Dataset entries:

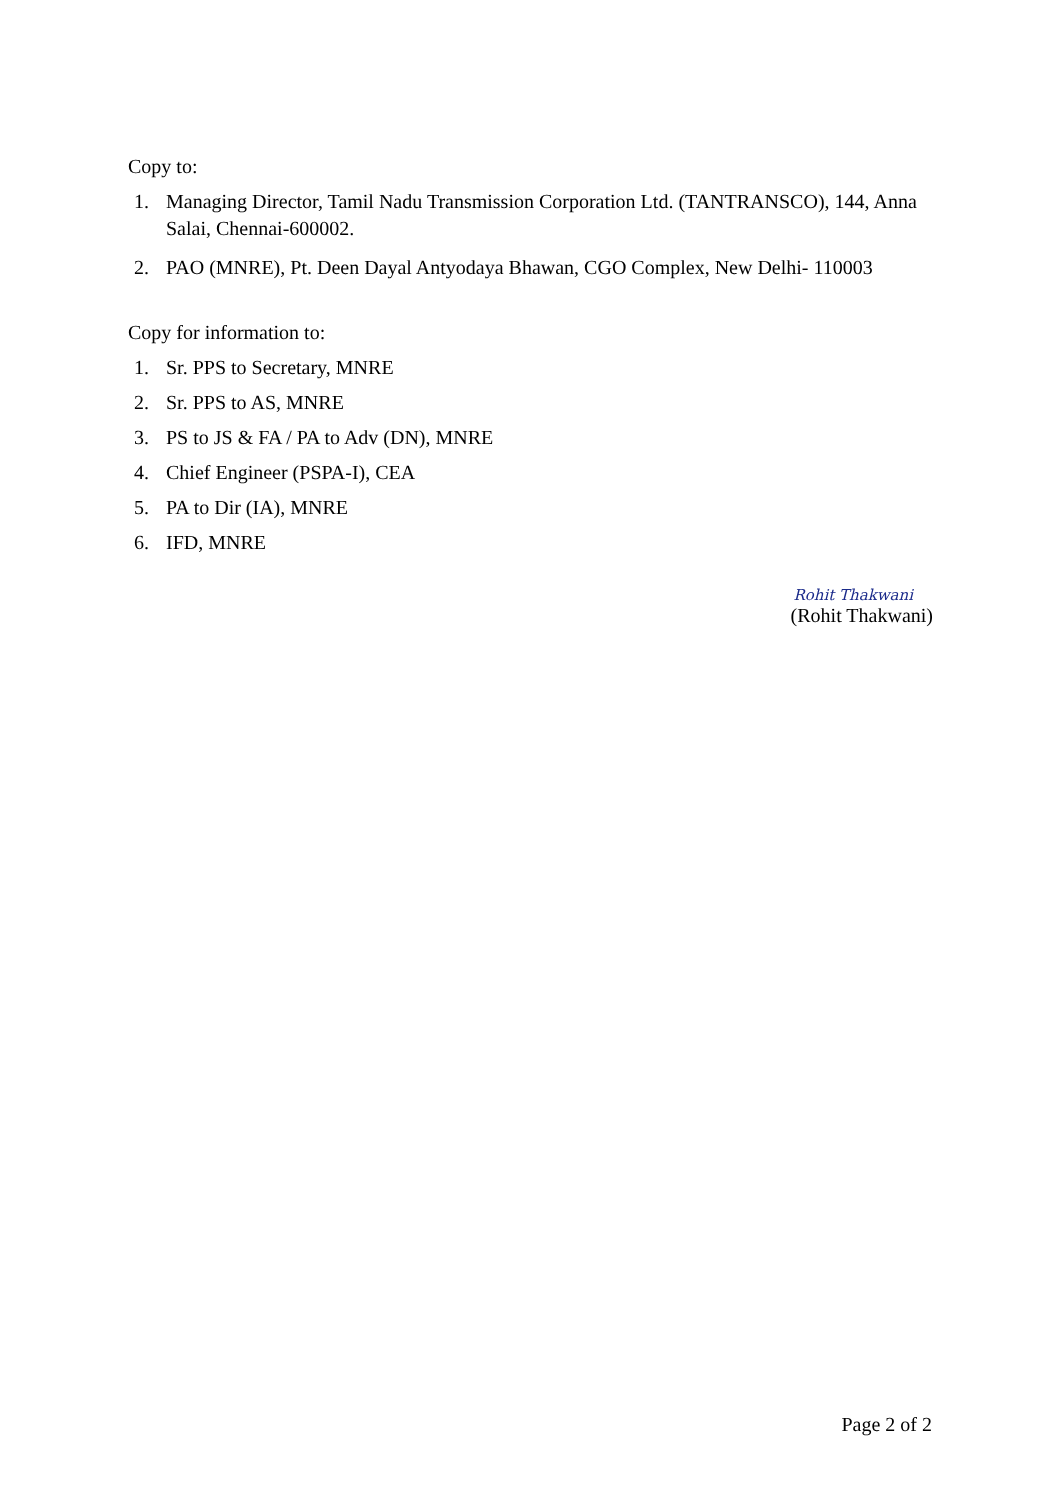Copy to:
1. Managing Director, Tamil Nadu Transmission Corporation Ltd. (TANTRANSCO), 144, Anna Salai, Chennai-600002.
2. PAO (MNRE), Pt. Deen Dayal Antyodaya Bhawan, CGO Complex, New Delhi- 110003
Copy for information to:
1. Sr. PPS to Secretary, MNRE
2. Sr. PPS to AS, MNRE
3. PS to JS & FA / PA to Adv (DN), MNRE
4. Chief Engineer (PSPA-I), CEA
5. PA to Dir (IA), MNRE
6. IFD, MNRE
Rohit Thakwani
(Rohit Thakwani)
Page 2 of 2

### BRIEF
Using the data above, transcribe the lines that run from the line with "1. Managing Director, Tamil" to the line with "4. Chief Engineer (PSPA-I), CEA", both ends kept, and output nothing else.

### WRITTEN ANSWER
1. Managing Director, Tamil Nadu Transmission Corporation Ltd. (TANTRANSCO), 144, Anna Salai, Chennai-600002.
2. PAO (MNRE), Pt. Deen Dayal Antyodaya Bhawan, CGO Complex, New Delhi- 110003
Copy for information to:
1. Sr. PPS to Secretary, MNRE
2. Sr. PPS to AS, MNRE
3. PS to JS & FA / PA to Adv (DN), MNRE
4. Chief Engineer (PSPA-I), CEA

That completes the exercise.